Today, however, we need to practice decision making in difficult, ambiguous, and confusing circumstances, and take independent action when needed. Of course, ambiguity and confusion have always been elements of warfare, but the scope and complexity that today’s warfare teams face is different to previous eras where it was primarily at the tactical level.  Today’s military activities have immediate operational and strategic impacts that previous generations didn’t due to the rapid flow of information and in many situations the tactical confusion that previous generations faced has reduced thanks to technology.  In the words of Geoffrey Till, maritime warfare is moving from being akin to poker, where the opponent’s cards are not known, to chess, where all pieces are visible to all players.  In short, tactical ambiguity and confusion has been replaced with the much more consequential operational and strategic ambiguity and confusion.

Standard operating procedures and repetitive drills can only do so much. It is important that Warfare Officers develop that “sixth sense” or “feeling in the water” that only comes from the right mix of training, education and experience.  In addition to understanding the technology they are using, they must be culturally astute, be across geopolitical developments and current affairs (which are extremely dynamic) and have a solid understanding of Australia’s strategic and national interests. This is the only way warfare teams will be able to distil what they see, what they know, and what they are told into an accurate understanding of the totality of what they face and be able to react accordingly in this period of continual grey-zone operations.

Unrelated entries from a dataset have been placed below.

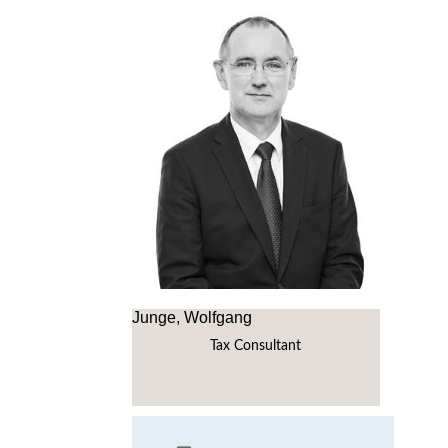
Junge, Wolfgang
Tax Consultant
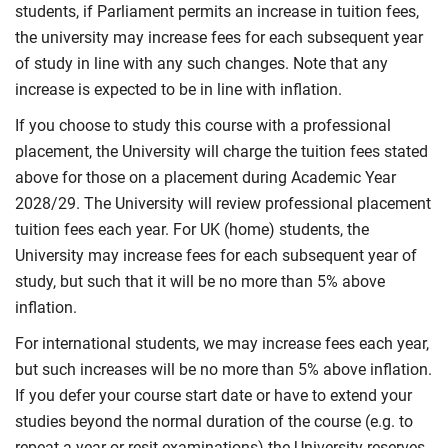
students, if Parliament permits an increase in tuition fees,
the university may increase fees for each subsequent year
of study in line with any such changes. Note that any
increase is expected to be in line with inflation.
If you choose to study this course with a professional
placement, the University will charge the tuition fees stated
above for those on a placement during Academic Year
2028/29. The University will review professional placement
tuition fees each year. For UK (home) students, the
University may increase fees for each subsequent year of
study, but such that it will be no more than 5% above
inflation.
For international students, we may increase fees each year,
but such increases will be no more than 5% above inflation.
If you defer your course start date or have to extend your
studies beyond the normal duration of the course (e.g. to
repeat a year or resit examinations) the University reserves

While the consequences from the US Navy’s fatal accidents in 2017 are being used to improve the mariner skills focus within the US Navy, mariner skills are only a means (albeit a vital one) to an end. The end is to be able to fight and win at sea. The nature of the fight has changed markedly over the last three decades and we must understand exactly what we want our contemporary and future warfare professionals to be able to do. Historically navies have (quite righty) focused on the tactical skills of weapons and sensor operation, SOPs and tactics.  While these skills remain vital, technology is increasingly doing much of the ‘science’ of weapons and sensor employment, allowing the human greater scope to concentrate on the human (art) aspects of warfare.  We must ensure we capitalise on this opportunity to best prepare our warfare teams for the reality they face.

Commodore Leavy is currently the Commandant of the Australian Defence Force Academy.  He is a Principle Warfare Officer who undertook his PWO course in 1993.  He has commanded HMAS Stuart and HMAS Sydney and spent three years as Commodore Warfare at Fleet Headquarters.